The input:
· · · · ·
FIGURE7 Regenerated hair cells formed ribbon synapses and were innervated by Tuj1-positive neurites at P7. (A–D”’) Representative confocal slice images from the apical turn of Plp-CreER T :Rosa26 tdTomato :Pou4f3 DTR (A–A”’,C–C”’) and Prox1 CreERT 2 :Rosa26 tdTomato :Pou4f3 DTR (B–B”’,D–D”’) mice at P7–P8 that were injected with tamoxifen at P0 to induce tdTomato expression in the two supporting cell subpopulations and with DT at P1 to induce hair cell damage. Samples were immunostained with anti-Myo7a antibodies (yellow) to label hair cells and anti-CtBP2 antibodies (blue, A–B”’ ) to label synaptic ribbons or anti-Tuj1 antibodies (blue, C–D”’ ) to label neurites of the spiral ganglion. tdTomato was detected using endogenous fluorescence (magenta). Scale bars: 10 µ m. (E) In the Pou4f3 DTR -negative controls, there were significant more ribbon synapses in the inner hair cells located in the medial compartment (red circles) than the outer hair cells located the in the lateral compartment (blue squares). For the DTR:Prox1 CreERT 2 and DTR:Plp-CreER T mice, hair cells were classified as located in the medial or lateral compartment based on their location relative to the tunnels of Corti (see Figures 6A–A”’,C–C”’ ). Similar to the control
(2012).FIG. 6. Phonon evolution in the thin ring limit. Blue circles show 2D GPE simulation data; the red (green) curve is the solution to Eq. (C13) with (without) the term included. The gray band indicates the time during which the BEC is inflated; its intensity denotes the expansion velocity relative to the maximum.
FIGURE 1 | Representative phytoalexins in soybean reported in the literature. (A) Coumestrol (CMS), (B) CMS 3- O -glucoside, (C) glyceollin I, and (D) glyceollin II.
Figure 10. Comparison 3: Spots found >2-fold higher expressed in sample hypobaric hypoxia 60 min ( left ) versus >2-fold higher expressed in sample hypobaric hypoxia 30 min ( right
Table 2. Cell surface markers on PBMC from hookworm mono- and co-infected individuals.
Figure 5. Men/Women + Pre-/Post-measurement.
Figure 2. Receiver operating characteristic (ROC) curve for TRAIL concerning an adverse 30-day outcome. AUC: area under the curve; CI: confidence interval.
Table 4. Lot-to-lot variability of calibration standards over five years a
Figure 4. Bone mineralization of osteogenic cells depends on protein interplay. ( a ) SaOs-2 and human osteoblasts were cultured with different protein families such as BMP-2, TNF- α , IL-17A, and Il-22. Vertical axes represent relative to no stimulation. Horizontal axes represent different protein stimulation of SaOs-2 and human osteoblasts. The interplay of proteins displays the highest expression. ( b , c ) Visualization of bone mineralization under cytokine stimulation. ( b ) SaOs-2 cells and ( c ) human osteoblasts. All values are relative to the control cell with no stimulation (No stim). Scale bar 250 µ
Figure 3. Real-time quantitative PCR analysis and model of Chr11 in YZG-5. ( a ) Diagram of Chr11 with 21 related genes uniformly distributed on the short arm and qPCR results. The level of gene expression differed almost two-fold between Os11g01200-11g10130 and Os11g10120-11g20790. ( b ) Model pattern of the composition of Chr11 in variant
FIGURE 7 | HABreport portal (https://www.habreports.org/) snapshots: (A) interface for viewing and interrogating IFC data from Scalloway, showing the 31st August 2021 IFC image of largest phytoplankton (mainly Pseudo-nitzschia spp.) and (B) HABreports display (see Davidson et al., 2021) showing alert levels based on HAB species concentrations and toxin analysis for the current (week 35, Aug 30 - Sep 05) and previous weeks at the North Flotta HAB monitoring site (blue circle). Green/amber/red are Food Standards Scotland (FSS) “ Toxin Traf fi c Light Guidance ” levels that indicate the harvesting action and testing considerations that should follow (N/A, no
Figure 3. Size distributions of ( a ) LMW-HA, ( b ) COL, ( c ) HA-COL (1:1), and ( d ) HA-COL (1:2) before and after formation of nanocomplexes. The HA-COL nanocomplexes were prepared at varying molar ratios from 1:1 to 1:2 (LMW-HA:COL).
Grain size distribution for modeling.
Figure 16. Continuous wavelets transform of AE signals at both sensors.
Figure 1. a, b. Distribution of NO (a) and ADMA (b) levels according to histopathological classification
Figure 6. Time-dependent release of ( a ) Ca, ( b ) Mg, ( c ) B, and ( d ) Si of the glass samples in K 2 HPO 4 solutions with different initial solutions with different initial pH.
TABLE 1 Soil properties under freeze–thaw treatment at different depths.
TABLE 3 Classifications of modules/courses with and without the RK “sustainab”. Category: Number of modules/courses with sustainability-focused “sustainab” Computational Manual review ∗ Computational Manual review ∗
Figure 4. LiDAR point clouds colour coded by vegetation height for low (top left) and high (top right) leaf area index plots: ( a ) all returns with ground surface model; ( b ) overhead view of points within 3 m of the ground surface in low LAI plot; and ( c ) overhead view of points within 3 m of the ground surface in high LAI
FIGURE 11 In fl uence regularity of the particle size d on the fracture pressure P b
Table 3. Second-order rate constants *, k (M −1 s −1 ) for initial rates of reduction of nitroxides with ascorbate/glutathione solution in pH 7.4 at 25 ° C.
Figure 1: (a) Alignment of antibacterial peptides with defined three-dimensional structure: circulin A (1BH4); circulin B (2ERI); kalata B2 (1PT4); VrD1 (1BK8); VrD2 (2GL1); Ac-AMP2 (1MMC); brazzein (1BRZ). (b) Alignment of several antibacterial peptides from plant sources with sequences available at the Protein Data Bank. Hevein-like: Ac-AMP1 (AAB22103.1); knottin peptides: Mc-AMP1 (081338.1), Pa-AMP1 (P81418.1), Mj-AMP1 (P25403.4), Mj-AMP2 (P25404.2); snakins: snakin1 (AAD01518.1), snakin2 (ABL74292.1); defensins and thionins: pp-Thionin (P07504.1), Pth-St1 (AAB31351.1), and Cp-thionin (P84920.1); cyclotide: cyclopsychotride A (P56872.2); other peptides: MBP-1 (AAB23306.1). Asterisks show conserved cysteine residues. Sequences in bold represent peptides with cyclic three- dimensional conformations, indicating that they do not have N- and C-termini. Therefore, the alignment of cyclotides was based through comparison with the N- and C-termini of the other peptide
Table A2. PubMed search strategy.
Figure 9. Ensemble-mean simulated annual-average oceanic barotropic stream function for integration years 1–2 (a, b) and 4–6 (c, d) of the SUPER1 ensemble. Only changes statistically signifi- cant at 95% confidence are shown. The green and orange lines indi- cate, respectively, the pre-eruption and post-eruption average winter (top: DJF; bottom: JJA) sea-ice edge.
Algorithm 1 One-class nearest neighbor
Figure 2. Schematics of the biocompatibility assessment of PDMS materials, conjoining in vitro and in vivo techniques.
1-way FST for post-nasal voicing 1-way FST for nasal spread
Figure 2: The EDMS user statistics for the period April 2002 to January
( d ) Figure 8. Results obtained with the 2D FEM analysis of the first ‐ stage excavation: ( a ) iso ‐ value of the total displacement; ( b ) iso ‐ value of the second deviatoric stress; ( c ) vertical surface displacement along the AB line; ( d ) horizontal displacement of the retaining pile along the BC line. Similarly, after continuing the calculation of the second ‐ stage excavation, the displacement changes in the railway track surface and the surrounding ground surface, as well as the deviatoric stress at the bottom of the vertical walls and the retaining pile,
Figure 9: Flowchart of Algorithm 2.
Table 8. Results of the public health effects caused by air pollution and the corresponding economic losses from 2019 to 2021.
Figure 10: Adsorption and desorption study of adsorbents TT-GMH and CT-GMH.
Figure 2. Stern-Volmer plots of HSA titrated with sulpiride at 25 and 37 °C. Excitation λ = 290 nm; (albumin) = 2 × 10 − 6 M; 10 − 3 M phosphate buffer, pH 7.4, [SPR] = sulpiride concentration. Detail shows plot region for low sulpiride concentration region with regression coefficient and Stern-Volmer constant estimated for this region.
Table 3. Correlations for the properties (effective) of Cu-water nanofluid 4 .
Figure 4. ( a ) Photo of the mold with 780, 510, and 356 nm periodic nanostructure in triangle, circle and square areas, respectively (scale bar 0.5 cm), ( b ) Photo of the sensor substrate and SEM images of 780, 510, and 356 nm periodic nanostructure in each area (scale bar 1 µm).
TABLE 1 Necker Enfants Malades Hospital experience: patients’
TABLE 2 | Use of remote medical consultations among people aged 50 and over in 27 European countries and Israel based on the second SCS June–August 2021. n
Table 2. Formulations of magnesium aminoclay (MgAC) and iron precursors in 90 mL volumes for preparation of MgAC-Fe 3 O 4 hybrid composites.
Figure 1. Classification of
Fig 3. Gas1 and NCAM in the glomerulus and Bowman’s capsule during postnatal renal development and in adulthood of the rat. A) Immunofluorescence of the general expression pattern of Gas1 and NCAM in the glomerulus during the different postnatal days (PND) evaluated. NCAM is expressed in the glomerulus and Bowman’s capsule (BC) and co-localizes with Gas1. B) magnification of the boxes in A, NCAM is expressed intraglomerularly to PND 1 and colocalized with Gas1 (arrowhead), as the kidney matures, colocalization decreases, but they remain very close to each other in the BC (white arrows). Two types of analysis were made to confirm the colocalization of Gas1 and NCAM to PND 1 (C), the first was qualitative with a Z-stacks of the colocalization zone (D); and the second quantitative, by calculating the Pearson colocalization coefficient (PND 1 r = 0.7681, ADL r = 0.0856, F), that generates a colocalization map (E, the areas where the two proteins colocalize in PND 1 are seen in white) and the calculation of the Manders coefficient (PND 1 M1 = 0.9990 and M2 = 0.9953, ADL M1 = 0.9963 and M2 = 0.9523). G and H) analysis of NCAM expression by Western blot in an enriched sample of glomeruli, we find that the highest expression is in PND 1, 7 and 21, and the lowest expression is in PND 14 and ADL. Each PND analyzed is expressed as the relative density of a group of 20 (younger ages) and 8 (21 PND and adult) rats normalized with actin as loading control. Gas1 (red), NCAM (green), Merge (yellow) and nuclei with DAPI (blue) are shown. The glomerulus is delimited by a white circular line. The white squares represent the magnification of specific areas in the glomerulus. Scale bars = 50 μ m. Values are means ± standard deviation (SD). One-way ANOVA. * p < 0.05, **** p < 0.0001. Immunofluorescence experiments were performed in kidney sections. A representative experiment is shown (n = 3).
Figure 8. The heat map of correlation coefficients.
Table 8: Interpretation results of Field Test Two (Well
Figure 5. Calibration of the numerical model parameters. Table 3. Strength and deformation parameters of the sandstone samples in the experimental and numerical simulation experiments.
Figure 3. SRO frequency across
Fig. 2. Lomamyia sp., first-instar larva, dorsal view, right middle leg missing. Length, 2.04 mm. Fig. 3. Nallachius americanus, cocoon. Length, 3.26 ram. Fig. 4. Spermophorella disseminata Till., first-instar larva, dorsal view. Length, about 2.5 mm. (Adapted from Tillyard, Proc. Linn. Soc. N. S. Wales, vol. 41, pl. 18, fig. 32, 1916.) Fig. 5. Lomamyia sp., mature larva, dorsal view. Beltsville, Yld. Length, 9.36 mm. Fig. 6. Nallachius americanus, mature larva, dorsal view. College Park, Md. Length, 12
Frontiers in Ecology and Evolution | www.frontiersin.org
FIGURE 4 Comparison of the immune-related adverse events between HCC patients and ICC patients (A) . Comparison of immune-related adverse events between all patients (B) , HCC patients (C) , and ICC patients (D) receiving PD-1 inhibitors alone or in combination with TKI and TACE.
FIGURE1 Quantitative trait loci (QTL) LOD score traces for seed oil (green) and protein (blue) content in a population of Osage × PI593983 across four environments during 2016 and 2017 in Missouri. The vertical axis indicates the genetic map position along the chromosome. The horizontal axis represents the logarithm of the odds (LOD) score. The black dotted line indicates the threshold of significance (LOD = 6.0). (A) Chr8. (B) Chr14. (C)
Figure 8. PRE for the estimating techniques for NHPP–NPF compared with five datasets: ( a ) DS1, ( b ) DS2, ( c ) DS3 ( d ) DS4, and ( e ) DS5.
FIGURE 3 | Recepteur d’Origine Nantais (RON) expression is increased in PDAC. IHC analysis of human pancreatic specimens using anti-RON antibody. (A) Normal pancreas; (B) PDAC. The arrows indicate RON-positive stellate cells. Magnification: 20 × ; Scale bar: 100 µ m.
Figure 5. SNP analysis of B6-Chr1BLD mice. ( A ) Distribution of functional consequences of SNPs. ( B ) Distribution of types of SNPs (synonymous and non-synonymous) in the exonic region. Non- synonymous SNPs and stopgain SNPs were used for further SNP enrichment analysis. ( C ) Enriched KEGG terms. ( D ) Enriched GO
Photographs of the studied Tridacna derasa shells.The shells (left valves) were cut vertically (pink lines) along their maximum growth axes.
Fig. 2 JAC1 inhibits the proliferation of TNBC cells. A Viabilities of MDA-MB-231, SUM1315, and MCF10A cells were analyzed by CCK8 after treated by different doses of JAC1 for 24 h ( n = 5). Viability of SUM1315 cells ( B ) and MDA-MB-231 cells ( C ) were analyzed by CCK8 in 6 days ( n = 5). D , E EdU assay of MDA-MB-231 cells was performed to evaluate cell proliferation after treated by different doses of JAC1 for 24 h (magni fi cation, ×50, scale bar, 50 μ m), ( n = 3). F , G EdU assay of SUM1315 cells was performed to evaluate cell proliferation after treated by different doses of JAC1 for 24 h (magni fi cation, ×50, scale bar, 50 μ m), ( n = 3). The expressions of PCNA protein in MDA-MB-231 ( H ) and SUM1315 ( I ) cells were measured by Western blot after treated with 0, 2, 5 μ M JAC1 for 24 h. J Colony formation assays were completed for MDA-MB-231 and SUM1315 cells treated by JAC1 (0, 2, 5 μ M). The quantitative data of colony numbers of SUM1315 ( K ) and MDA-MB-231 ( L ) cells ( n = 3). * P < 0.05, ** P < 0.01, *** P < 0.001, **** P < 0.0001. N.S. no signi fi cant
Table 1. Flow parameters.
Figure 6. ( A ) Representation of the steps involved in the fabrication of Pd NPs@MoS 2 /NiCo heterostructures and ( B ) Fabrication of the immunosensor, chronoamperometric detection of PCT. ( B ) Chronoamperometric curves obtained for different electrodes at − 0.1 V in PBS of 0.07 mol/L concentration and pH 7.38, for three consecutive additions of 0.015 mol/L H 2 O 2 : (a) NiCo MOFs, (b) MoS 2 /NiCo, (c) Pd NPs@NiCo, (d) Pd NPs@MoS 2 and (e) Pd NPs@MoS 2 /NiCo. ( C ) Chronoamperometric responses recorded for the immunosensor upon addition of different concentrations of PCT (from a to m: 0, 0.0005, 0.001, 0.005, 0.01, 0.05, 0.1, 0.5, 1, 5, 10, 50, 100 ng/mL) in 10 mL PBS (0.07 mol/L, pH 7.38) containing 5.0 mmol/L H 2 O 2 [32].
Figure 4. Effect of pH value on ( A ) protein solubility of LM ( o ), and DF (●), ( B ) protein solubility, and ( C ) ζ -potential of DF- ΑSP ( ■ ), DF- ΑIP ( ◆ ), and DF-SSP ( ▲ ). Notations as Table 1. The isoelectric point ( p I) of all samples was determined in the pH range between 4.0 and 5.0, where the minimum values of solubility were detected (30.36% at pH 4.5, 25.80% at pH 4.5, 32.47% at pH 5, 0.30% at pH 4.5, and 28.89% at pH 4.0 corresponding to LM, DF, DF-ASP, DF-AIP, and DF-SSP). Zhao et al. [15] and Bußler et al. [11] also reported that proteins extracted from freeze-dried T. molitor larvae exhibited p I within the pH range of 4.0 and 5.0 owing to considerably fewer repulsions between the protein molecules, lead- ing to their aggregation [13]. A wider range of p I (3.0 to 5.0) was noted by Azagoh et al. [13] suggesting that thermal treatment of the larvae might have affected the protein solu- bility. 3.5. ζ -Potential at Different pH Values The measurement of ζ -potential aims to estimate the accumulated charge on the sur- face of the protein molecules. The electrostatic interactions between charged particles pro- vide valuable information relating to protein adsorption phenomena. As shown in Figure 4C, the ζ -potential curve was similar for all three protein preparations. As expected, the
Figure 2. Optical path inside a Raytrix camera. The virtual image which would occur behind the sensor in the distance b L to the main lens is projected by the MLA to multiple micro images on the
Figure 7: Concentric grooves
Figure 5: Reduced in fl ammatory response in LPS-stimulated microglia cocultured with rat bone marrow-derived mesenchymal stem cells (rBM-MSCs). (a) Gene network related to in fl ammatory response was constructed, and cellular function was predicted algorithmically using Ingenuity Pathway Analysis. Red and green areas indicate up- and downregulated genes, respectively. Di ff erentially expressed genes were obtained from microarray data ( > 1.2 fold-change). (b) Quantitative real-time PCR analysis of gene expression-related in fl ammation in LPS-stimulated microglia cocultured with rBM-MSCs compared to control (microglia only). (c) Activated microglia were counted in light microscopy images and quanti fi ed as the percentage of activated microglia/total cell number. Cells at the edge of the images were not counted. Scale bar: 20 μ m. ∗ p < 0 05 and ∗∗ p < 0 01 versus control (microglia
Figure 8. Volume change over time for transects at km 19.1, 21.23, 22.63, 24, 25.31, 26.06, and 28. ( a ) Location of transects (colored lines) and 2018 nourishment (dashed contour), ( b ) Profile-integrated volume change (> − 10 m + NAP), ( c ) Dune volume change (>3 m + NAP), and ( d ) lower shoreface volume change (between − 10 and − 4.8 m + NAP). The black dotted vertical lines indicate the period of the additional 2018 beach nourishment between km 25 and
· · · · ·
Problem: Your answer should be one number, the count of lines in the entries holding the string "five".

Solution: 2